ZEYYAT ŞAHİN


İKİYÜZLÜYÜZ

İkinci yüzümüzde sakladığımız tahammülsüzlük içimizi karartıyor.


İkiyüzlüyüz ve hiçbirini gizleyemiyoruz. Gizlemeye çalıştığımız yüzümüzün kirleri ve kinleri yüzümüzden okunuyor, farkında değiliz. Üstelik kimsenin de farkında olmadığını zannediyoruz. Oysa yüzümüzden eksilen içtenlik, dilimizden eksilen yumuşaklık ve gözümüzden eksilen sevgi bizi ele veriyor. Eksilenlerin yerine koyduğumuz yapmacıklık sırıtıyor.

 İkinci yüzümüzde sakladığımız tahammülsüzlük içimizi karartıyor. İçi kara olanın sözü yaralıyor çevresini. İçimizde sakladığımız ikinci yüzümüzün çirkinlikleri olmadık bir zamanda, bir tek sözle ortaya dökülüveriyor ve apaçık ediyor bizi. Daha doğrusu, biz hala saklamaya çalıştığımızı sanıyoruz ama saklamaya gücümüz yetmiyor.
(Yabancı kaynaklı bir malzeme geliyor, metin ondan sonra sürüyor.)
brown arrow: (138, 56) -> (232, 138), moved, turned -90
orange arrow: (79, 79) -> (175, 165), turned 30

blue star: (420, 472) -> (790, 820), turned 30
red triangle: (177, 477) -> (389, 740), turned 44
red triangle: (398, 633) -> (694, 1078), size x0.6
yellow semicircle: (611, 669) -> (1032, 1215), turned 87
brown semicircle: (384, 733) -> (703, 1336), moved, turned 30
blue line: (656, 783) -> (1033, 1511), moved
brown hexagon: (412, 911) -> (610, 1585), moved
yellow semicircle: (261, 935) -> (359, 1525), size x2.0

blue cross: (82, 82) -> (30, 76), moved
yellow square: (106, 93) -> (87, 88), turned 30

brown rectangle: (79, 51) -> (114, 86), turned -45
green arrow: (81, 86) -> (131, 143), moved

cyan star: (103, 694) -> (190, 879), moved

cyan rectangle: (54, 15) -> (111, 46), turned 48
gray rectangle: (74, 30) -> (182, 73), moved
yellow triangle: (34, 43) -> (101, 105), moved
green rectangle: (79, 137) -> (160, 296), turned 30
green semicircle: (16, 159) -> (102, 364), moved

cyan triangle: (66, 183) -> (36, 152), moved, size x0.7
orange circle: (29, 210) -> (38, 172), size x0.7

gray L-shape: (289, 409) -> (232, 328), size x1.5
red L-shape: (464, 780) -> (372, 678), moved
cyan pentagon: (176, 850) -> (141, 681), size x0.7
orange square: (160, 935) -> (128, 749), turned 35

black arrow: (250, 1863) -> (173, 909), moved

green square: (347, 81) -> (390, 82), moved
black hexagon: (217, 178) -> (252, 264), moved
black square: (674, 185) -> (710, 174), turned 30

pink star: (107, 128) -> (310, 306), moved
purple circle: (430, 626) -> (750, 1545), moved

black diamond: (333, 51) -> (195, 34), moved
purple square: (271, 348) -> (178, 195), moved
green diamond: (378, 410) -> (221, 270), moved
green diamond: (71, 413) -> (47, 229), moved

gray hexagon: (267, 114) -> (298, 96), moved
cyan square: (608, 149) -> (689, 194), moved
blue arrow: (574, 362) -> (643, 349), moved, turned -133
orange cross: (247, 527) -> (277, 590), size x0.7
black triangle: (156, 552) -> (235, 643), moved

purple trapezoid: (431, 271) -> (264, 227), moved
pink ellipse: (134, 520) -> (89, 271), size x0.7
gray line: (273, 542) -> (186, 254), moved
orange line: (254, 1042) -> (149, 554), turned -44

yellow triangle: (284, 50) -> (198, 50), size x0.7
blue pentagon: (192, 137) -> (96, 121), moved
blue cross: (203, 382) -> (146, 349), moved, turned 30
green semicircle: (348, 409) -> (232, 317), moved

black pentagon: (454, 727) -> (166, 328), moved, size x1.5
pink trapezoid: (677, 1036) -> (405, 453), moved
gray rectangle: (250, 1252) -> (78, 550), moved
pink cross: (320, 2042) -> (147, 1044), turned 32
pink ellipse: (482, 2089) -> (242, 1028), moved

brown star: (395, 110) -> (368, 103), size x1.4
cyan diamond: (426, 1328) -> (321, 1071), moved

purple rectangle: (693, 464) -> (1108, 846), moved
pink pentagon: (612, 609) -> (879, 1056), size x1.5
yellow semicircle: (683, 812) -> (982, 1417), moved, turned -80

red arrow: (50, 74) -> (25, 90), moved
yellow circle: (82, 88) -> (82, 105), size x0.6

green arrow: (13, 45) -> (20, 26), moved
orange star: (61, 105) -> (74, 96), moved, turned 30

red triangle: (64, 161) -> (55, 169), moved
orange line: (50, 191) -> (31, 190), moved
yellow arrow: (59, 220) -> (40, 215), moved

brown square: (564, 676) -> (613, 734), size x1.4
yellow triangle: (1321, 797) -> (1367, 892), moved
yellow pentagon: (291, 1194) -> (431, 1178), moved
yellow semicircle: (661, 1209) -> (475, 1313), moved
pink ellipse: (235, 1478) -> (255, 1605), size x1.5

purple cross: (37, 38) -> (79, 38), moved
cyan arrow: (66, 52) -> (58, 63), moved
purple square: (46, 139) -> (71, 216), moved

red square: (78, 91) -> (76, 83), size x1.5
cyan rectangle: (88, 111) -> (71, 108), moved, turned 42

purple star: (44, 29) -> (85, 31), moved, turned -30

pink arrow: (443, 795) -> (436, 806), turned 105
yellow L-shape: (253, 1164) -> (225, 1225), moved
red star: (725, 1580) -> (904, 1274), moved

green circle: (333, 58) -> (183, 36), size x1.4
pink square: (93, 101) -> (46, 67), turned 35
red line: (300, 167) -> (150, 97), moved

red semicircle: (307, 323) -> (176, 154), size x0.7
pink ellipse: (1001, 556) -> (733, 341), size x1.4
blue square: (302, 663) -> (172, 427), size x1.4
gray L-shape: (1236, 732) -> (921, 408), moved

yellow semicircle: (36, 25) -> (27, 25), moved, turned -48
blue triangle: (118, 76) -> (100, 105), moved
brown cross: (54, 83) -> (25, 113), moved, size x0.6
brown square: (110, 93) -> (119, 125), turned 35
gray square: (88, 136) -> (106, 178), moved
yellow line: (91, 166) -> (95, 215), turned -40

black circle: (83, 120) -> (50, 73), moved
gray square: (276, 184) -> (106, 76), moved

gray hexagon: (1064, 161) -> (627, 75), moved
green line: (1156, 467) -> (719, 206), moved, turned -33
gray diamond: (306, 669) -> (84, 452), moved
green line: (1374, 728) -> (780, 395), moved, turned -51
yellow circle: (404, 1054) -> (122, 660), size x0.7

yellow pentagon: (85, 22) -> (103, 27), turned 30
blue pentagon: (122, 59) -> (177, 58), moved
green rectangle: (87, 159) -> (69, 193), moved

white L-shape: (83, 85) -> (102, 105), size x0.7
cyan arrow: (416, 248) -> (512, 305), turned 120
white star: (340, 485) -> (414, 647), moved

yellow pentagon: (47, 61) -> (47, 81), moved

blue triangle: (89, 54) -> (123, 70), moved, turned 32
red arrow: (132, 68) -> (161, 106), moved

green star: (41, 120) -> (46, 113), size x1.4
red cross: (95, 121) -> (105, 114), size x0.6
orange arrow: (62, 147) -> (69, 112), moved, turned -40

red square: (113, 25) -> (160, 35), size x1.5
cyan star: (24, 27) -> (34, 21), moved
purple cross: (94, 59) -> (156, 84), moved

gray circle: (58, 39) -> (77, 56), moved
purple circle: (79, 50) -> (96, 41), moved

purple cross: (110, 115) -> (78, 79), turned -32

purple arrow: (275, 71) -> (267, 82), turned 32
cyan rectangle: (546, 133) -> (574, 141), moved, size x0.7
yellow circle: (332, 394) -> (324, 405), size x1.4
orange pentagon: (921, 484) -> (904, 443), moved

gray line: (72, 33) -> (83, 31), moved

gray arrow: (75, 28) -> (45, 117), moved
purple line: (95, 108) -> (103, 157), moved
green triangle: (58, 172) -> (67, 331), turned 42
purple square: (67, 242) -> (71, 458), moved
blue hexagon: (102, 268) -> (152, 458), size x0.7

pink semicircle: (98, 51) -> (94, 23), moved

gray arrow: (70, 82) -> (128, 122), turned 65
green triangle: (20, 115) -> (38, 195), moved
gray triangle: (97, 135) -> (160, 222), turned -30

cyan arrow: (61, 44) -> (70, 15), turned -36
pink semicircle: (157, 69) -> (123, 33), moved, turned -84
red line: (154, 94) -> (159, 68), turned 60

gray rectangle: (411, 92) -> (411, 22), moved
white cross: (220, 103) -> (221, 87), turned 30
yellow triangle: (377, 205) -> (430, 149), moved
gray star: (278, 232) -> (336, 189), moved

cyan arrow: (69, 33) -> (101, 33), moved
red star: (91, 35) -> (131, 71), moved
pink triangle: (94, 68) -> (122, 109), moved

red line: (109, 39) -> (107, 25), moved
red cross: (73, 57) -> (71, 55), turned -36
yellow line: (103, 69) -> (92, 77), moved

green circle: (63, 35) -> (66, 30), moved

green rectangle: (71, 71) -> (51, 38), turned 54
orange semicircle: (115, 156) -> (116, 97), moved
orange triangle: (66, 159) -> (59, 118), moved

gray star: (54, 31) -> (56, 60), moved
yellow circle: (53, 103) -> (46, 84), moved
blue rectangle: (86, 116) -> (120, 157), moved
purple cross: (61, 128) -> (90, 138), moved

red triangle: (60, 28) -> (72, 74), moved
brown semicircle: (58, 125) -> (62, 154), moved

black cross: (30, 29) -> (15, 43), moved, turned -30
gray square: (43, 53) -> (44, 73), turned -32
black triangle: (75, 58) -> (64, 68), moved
İkinci yüzümüz ortaya çıktıktan sonra sözlerimiz anlamını kaybediyor, şifremiz çözülüyor; artık ne yapsak nafile, kendimizi ele veriyoruz. O andan itibaren bir mahcubiyet maskesiyle gizlemeye çalışıyoruz yüzümüzden okunan, sözümüzden sezilen çirkinlikleri. Mahcubiyetimiz eksilen muhabbetimizi telafiye kafi gelmiyor.

İkinci yüzümüzün keşfedildiğini fark ettiğimizde, bizi dost bilenler dost olmadığımızı anladığında ve sözümüze kıymet verenler sözlerimize kulak tıkamaya başladığında bize her daim açık gönül kapıları birer birer kapanır. Kimse, yarısını gizleyerek kapısına gelene itibar etmez, yarısını gizleyen yarimiz olsa artık fark etmez.

Ve aslında zordur ikiyüzlü olmak. İçimizde kinler biriktirirken sürekli gülmeye çalışmak, koşulsuz ve apaçık sevmeyi beceremezken sevgi sözleri sarf etmeye çalışmak olabildiğince ağırdır. Bu ağırlık içine çökmüşken ve içini kemirirken kinler ve öfkeler akşamdan sabaha uyunan deliksiz uykular terk eder insanı. İçimiz kinler ve öfkelerle kinlenmişken bir gönülde yer etmek, gönlümüzü güzel şeylere koşulsuz açmak imkansızdır.

İkiyüzlüyüz ve iki yüzümüz de kirli. İkiyüzlüyüz ve bu yüzden yüzsüzüz.